The purchase by Bain, a Boston-based buyout firm, follows $21 billion of technology-related acquisitions by private-equity companies last year. That compares with $5.7 billion in 2004 and $185 million in 2001. The transactions made up 8 percent of the record $256 billion in buyouts last year.

The sale of the sensors and controls unit, which has 5,400 employees, doesn't include radio frequency identification tags used by retailers. That business had $110 million in 2005 sales.

Sales from sensors were up about 2 percent last year, compared with 4 percent sales growth for the rest of the company, according to Baird analyst Gerra, who is in Milwaukee, rates the shares "outperform" and said he doesn't own them. He spoke before the announcement.

Bain said long-standing customer relationships and a high percentage of international sales will help the unit's growth continue.

"There are some big players, but Texas Instruments' sensors and controls business has carved out some strong competitive positions," said Steve Zide, a managing director at Bain.

The sale leaves Templeton free to concentrate on handsets. New phones require more than double the chips older models use.
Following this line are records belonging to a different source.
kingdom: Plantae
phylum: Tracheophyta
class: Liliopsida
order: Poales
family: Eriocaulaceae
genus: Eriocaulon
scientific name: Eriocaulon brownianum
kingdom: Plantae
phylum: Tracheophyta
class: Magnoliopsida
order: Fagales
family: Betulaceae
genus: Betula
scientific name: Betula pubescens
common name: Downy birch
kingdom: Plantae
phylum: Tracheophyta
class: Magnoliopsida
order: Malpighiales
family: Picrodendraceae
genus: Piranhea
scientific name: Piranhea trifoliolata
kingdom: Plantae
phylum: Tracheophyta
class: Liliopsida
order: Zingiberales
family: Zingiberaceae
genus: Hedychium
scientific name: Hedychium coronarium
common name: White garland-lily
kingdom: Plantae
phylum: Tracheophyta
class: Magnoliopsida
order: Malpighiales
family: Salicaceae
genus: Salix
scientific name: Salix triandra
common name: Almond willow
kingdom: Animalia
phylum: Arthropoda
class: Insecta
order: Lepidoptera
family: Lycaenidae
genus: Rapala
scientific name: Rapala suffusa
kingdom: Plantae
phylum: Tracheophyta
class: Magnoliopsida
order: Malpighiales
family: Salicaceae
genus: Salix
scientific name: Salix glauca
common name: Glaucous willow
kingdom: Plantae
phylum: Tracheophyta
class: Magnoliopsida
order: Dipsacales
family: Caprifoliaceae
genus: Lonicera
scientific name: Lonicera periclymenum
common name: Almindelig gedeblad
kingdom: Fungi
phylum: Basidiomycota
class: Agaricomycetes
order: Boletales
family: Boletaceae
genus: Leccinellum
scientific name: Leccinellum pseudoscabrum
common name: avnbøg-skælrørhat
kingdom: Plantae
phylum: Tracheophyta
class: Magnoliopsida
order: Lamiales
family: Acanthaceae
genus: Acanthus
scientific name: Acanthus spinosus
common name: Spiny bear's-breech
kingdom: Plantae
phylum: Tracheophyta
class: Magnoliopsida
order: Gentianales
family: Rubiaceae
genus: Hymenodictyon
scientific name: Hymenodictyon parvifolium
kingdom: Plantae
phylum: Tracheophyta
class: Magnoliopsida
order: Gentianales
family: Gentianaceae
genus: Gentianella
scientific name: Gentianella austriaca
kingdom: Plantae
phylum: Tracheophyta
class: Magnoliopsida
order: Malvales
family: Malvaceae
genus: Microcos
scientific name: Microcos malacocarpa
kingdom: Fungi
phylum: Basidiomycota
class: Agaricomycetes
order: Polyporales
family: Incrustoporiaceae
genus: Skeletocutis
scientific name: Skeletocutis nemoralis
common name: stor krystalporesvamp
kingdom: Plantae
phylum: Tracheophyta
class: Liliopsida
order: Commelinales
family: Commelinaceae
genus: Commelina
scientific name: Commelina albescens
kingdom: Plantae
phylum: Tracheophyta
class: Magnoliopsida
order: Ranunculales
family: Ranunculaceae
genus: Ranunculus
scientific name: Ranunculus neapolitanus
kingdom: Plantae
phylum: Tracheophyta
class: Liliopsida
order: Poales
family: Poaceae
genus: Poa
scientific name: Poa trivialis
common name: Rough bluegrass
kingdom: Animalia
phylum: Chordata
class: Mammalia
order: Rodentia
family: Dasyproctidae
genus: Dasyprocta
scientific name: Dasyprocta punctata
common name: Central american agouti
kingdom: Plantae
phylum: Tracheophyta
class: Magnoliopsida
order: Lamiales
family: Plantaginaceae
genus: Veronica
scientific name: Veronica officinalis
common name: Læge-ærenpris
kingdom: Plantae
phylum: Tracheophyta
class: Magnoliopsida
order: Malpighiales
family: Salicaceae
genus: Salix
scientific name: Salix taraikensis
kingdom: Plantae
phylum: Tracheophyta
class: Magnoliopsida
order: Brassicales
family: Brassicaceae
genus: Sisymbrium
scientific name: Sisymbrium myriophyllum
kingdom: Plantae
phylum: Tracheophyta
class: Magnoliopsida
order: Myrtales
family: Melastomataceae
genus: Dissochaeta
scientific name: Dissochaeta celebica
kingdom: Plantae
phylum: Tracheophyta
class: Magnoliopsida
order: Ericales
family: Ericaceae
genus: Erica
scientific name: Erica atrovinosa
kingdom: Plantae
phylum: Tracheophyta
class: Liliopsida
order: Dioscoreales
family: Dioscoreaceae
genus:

The wireless business accounts for about a third of annual sales, and the company also makes chips used in industrial equipment and other consumer electronics.

Demand for wireless-related products is soaring as customers such as Nokia Corp. and Motorola Inc., the world's two biggest handset makers, create both more-complicated phones and simpler models for emerging markets such as India and China.

Gartner Inc. raised its forecast for global handset sales three times last year, and said Nov. 22 that phone makers would ship 810 million units, up from 674 million in 2004. The market will grow 10 percent to 15 percent more in 2006, the Stamford, Conn.-based researcher said.